Après avoir provoqué un tollé sur les réseaux sociaux, l'écrivain avait supprimé la caricature, dont il n'est pas l'auteur, de son compte. Hattar avait également expliqué sur sa page Facebook que la caricature se moquait des « terroristes et de la manière dont ils imaginent Dieu et le paradis, et qu'elle ne porte en aucun cas atteinte à Dieu ».
« Un crime odieux »
Le procureur général jordanien avait imposé un black-out sur l’affaire contre Hattar, aussi connu pour être un homme de gauche et un partisan de Bachar al-Assad.
Le Premier ministre, Hani al-Malki avait ordonné au ministre de l'Intérieur Salam Hammad, de convoquer l'écrivain et d'engager des procédures judiciaires à son encontre après la publication de cette caricature. Le gouvernement jordanien a dénoncé son assassinat comme « un crime odieux ».
« La loi sera appliquée dans toute sa rigueur face à la personne qui a commis le crime et le gouvernement frappera d’une main de fer quiconque osera tirer profit de cette situation pour répandre un discours de haine », a prévenu le porte-parole Mohamad Momani.
Les Frères musulmans, de l’opposition, et Dar al-Iftaa, la plus haute autorité religieuse, ont aussi condamné l’attaque.

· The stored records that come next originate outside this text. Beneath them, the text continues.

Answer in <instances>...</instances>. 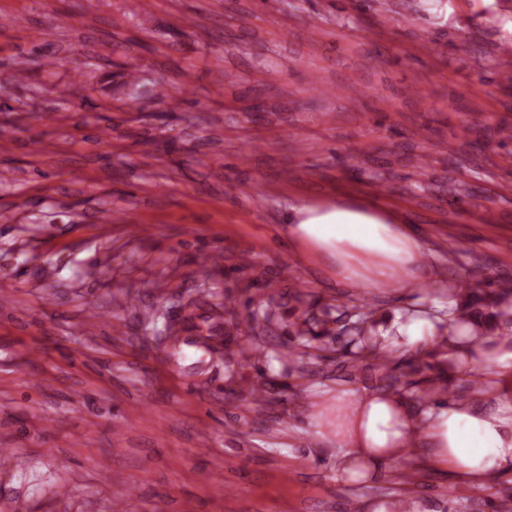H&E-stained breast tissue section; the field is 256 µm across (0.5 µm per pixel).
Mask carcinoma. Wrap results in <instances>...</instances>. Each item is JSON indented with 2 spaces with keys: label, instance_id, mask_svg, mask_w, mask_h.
Masks as SVG:
<instances>
[{
  "label": "carcinoma",
  "instance_id": "obj_1",
  "mask_svg": "<svg viewBox=\"0 0 512 512\" xmlns=\"http://www.w3.org/2000/svg\"><path fill=\"white\" fill-rule=\"evenodd\" d=\"M356 320L351 330L357 336L358 351L353 353L352 362L375 361V367L382 372L388 389L400 393L415 384L411 376L421 373V369L411 361L399 364L384 354L382 343L373 338L375 326L374 310L367 302L353 306ZM447 317L437 323L439 332L448 329L450 323H470L481 330V334L490 335L500 329L503 324L512 328V287H494L492 281L467 282L459 286L448 287ZM309 318L305 317L295 324V339L304 346L312 341L317 342L315 349L326 350L324 338L328 331L316 332L307 327ZM455 398L450 389L449 378L440 376L432 380V385L417 395L420 402L433 401L440 396Z\"/></svg>",
  "mask_w": 512,
  "mask_h": 512
}]
</instances>
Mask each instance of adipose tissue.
Here are the masks:
<instances>
[{"mask_svg":"<svg viewBox=\"0 0 512 512\" xmlns=\"http://www.w3.org/2000/svg\"><path fill=\"white\" fill-rule=\"evenodd\" d=\"M291 241L314 256L331 259L342 277L361 285L390 271L411 269L424 246L399 215L376 203H307L290 217ZM461 352L476 350L484 369L483 392L433 407L418 416L407 400L386 390L340 392L342 413L336 442L342 471L353 480L377 476L382 466L417 444L427 448L438 469L475 482L512 475V348L500 342L485 347L468 326L452 338Z\"/></svg>","mask_w":512,"mask_h":512,"instance_id":"obj_1","label":"adipose tissue"}]
</instances>
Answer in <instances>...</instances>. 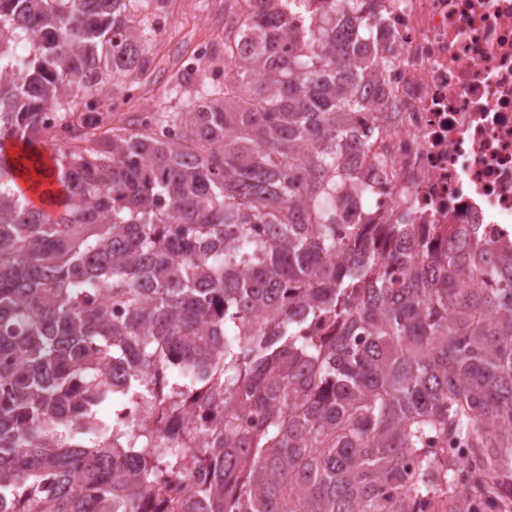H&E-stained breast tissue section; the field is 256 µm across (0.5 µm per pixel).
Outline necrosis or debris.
<instances>
[{"instance_id":"4bbe7bcc","label":"necrosis or debris","mask_w":512,"mask_h":512,"mask_svg":"<svg viewBox=\"0 0 512 512\" xmlns=\"http://www.w3.org/2000/svg\"><path fill=\"white\" fill-rule=\"evenodd\" d=\"M385 92L359 115L346 169L372 194L341 224L512 229V0H372Z\"/></svg>"}]
</instances>
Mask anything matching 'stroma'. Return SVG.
I'll return each instance as SVG.
<instances>
[{
    "instance_id": "stroma-1",
    "label": "stroma",
    "mask_w": 512,
    "mask_h": 512,
    "mask_svg": "<svg viewBox=\"0 0 512 512\" xmlns=\"http://www.w3.org/2000/svg\"><path fill=\"white\" fill-rule=\"evenodd\" d=\"M232 5V0H195L188 8L183 0H165L162 15L151 23L149 69L139 81L146 100L155 108L193 101L203 79L223 67L224 37L234 17ZM201 40L214 42V55L201 62L199 71L184 74L182 62ZM179 73L184 80L175 93L171 78Z\"/></svg>"
}]
</instances>
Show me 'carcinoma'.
Listing matches in <instances>:
<instances>
[{"label":"carcinoma","instance_id":"obj_1","mask_svg":"<svg viewBox=\"0 0 512 512\" xmlns=\"http://www.w3.org/2000/svg\"><path fill=\"white\" fill-rule=\"evenodd\" d=\"M241 1L224 86L132 133L75 115L82 80L135 83L165 0H0V512H190L181 482L202 512H432L450 437L473 490L512 472V246L336 223L382 18L337 0L300 45L312 0ZM48 108L78 142L49 210L19 186Z\"/></svg>","mask_w":512,"mask_h":512}]
</instances>
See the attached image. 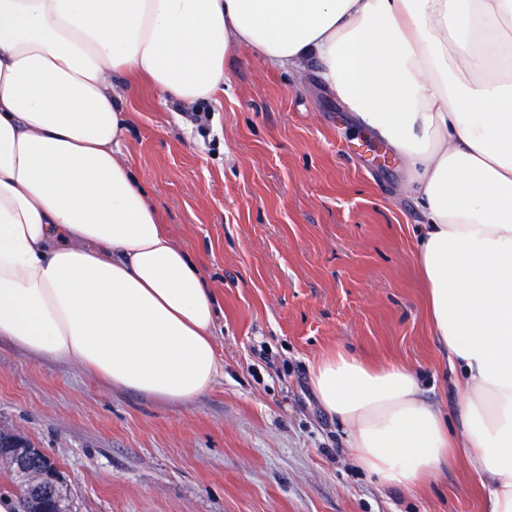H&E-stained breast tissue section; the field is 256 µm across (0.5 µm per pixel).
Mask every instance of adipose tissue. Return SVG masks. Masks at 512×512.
Returning <instances> with one entry per match:
<instances>
[{
	"instance_id": "1",
	"label": "adipose tissue",
	"mask_w": 512,
	"mask_h": 512,
	"mask_svg": "<svg viewBox=\"0 0 512 512\" xmlns=\"http://www.w3.org/2000/svg\"><path fill=\"white\" fill-rule=\"evenodd\" d=\"M322 87L402 161L457 431L403 363L322 354L311 385L356 467L415 489L464 449L512 512V0H0V339L170 403L224 370L201 266L121 142L147 77L193 107L232 50Z\"/></svg>"
}]
</instances>
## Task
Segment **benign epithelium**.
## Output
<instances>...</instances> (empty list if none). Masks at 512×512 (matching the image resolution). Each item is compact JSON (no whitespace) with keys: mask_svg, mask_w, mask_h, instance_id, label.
<instances>
[{"mask_svg":"<svg viewBox=\"0 0 512 512\" xmlns=\"http://www.w3.org/2000/svg\"><path fill=\"white\" fill-rule=\"evenodd\" d=\"M0 464L31 486L34 512L44 505L49 506L50 512H72L67 496L55 482L53 460L43 450L23 448L19 443L0 448Z\"/></svg>","mask_w":512,"mask_h":512,"instance_id":"obj_1","label":"benign epithelium"}]
</instances>
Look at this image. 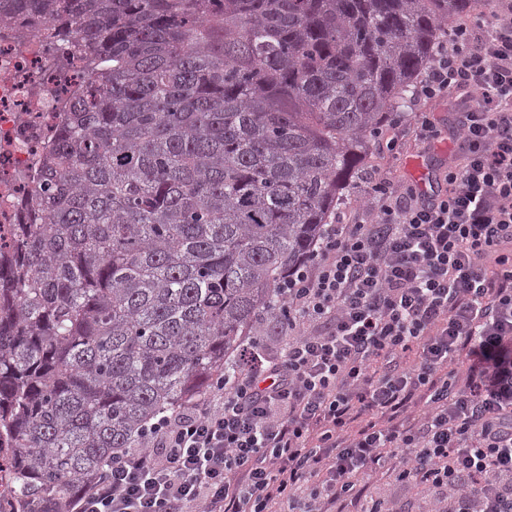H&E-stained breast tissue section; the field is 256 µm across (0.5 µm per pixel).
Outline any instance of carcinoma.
Wrapping results in <instances>:
<instances>
[{
    "label": "carcinoma",
    "mask_w": 512,
    "mask_h": 512,
    "mask_svg": "<svg viewBox=\"0 0 512 512\" xmlns=\"http://www.w3.org/2000/svg\"><path fill=\"white\" fill-rule=\"evenodd\" d=\"M473 0H0L99 68L3 245L0 512H67L286 316L352 173ZM245 338L248 340L251 336H262L267 347L274 349L279 341V332L274 320H263L255 323L245 331Z\"/></svg>",
    "instance_id": "1"
}]
</instances>
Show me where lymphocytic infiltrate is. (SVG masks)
Wrapping results in <instances>:
<instances>
[{
    "label": "lymphocytic infiltrate",
    "mask_w": 512,
    "mask_h": 512,
    "mask_svg": "<svg viewBox=\"0 0 512 512\" xmlns=\"http://www.w3.org/2000/svg\"><path fill=\"white\" fill-rule=\"evenodd\" d=\"M415 97L458 105L445 192L370 179L371 222L323 225L280 288V346L116 449L69 512H389L376 475L434 512H512V0L437 44Z\"/></svg>",
    "instance_id": "1"
}]
</instances>
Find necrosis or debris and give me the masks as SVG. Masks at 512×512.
<instances>
[{"mask_svg": "<svg viewBox=\"0 0 512 512\" xmlns=\"http://www.w3.org/2000/svg\"><path fill=\"white\" fill-rule=\"evenodd\" d=\"M38 18L0 23V239L33 218V187L68 102L92 84L65 31Z\"/></svg>", "mask_w": 512, "mask_h": 512, "instance_id": "1", "label": "necrosis or debris"}]
</instances>
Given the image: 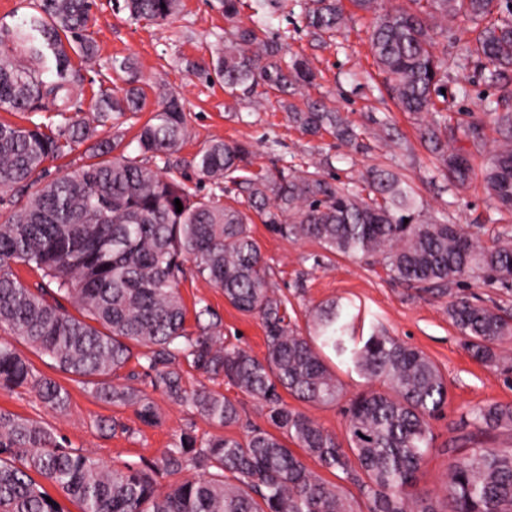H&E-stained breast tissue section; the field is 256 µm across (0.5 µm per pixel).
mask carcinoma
Instances as JSON below:
<instances>
[{
	"label": "carcinoma",
	"instance_id": "cac0c4a2",
	"mask_svg": "<svg viewBox=\"0 0 512 512\" xmlns=\"http://www.w3.org/2000/svg\"><path fill=\"white\" fill-rule=\"evenodd\" d=\"M215 2L232 29L210 46L208 62L188 60L186 70L224 84L238 99L276 93L301 132L327 133L358 149L355 131L324 101L310 100L303 108L288 103V94L316 80L305 59H285L287 49L266 38L269 21L288 9V0H249L248 26L236 24L242 0ZM294 2L314 40L332 39L343 29L340 0ZM408 2L375 15L371 53L397 106L417 116L420 137L448 182L463 185L470 157L442 134L440 117L448 107L437 97L450 72L474 61L486 62L485 79L493 85L512 71V0ZM95 6V0H34L32 12L14 27L0 28V111L49 110L62 118L51 130L33 119L27 126L0 121V191L36 186L26 204L0 222V328L52 359L73 381L94 385L100 398L135 406L146 425L160 422L156 403L114 382L133 358L144 360L152 387L219 428L239 422V403L202 383L187 387L181 365L224 376L240 393L264 402L271 429L205 440L185 430L155 461L109 467L66 446L51 429L0 411V512H63L57 500L46 502L44 481L81 512H353L338 486L304 461L348 474L351 455L364 475L359 490L369 512H442L432 497L414 490L433 449L431 419L448 402L440 369L383 328L357 335L355 316L336 301L318 306L311 331L299 332L288 321V299L271 285L246 209L258 212L274 233L379 266L421 297L454 295L448 319L471 358L489 365L497 361L496 347L512 339V317L453 286L478 277L512 291V229L485 246L462 225L425 216L422 201L398 174L369 169L358 190L326 173L327 160L255 172L250 145L221 139L207 141L194 157L200 180L218 189L201 195L167 175L189 137L183 106L171 93L160 95L158 108L139 126L135 155L114 154L123 141L121 119L144 111L146 97L134 61L115 56L110 68L126 74V87L93 94L90 109L99 125L110 121L117 132L99 139L97 127L80 116L83 78L72 55L97 56L87 34ZM180 6L181 0H122L120 8L134 21L163 23ZM458 18L473 24L474 37L440 58L434 35ZM499 108L498 101L485 104L504 136L484 182L496 205L511 211L512 109ZM92 139L90 162L46 180L47 160ZM232 191L241 198L224 202ZM187 261L233 307L261 320L263 358L224 341L222 320L207 305L195 311V330L187 329L179 293ZM14 263L40 271L42 281L28 286L13 272ZM334 358L370 384L344 407L346 449L281 396L285 391L311 404L339 402L344 389ZM28 385L46 407L65 408L66 388L36 376L30 360L1 338L0 389ZM462 426L473 436L512 430V403L473 407ZM188 468L202 474L158 492V478ZM444 497L448 512H512V448L476 445L452 458Z\"/></svg>",
	"mask_w": 512,
	"mask_h": 512
}]
</instances>
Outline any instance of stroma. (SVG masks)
<instances>
[{
	"label": "stroma",
	"mask_w": 512,
	"mask_h": 512,
	"mask_svg": "<svg viewBox=\"0 0 512 512\" xmlns=\"http://www.w3.org/2000/svg\"><path fill=\"white\" fill-rule=\"evenodd\" d=\"M343 8L345 28L336 39L323 43L313 40L296 14L277 15L268 35L286 42L290 53L306 58L317 75L305 94L290 96V103L301 106L309 98L325 100L356 128L364 151L348 150L328 136L313 140L302 135L289 125L275 94H268L260 104L236 100L225 92L223 84L186 72L185 60L208 59L210 45L228 27L222 12L212 8L209 0H182L180 13L162 24L129 20L114 9L113 0H96L89 32L97 43L98 56L96 65L82 70V100L90 102L101 86L115 90L124 87L123 76L112 72L109 62L116 54L132 56L148 110L156 109L157 94L162 90L177 95L183 104L190 137L178 154L174 174L188 185L197 182L194 155L204 142L215 138L250 144L257 170L279 161L305 165L327 159L331 174L350 184L356 182L360 171L378 166L404 174L430 215L464 225L484 244H492L503 228H512V211L498 208L483 182V168L502 138L484 105L497 99L502 88L485 83L475 66L449 76V127L460 132L477 124L484 133L481 144L470 150V180L463 187L449 189L418 136L415 119L399 111L385 89L367 40L372 14L357 10L350 0H345ZM462 86L467 89L463 95L458 92ZM250 230L270 268L273 286L288 299V316L298 331L307 332L316 306L331 300L350 302L360 308L366 324L382 327L416 346L444 374L448 404L432 421L434 449L417 474L418 492L442 499L451 454H464L477 442L491 448L512 447L510 430H491L471 440L460 426L462 415L470 408L512 402V359L491 365L473 360L463 346V337L448 320L447 297H419L406 285L387 279L381 268L327 253L311 241L272 233L260 217H253ZM179 289L186 307L201 300L217 312L226 341L264 357L265 333L258 317L239 312L225 300L221 289L198 277L194 270H187ZM16 347L29 355L36 375L54 378L67 388L69 402L64 410L48 409L30 386L11 393L0 390V410L41 423L63 436L67 446L87 451L106 464L158 459L187 429L201 439L215 432L202 417L153 390L137 361H130L125 371L134 375L135 387L150 394L158 406L162 421L155 427L143 425L134 407L100 400L93 385L72 381L51 359L32 353L24 342H17ZM207 385L240 401L243 422L229 427V435L243 437L250 424L267 427V409L262 403L239 395L220 376L208 380ZM286 402L335 435L339 443H346L342 404L313 405L291 396Z\"/></svg>",
	"instance_id": "obj_1"
}]
</instances>
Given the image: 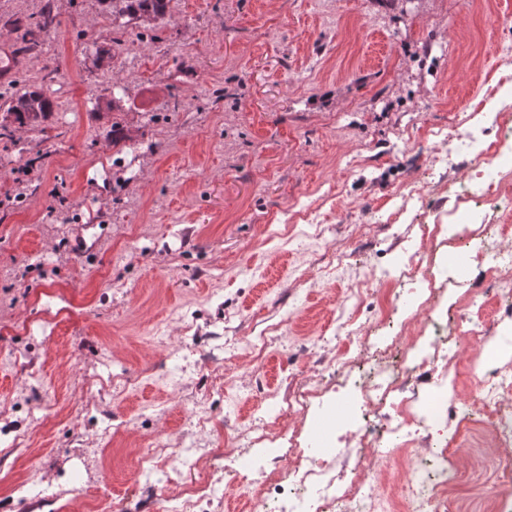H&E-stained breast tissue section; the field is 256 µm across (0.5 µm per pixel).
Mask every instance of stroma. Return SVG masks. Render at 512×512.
<instances>
[{"mask_svg":"<svg viewBox=\"0 0 512 512\" xmlns=\"http://www.w3.org/2000/svg\"><path fill=\"white\" fill-rule=\"evenodd\" d=\"M511 34L512 0H167L149 23L0 0V113L50 102L0 130V512H178L141 449L247 446L266 392L323 369L350 283L420 248L391 198L424 167L454 303L458 202L415 142L512 110ZM340 249L361 264L324 275ZM452 445L448 512H512L486 434ZM49 109V101L36 94H23L16 99V103L10 106L9 115H13L15 121L24 123V119L36 120Z\"/></svg>","mask_w":512,"mask_h":512,"instance_id":"obj_1","label":"stroma"}]
</instances>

La Jordanie est membre actif de la coalition internationale conduite par les États-Unis, qui combat l’EI en Irak et en Syrie. Le royaume a mené des frappes aériennes contre Daech et a accueilli les troupes de la coalition.
Cet été, il a été le théâtre cet été de deux attentats, l'un contre les services de renseignement, qui a fait cinq morts, et l'autre, revendiqué par l'EI, dans lequel sept gardes-frontières ont trouvé la mort.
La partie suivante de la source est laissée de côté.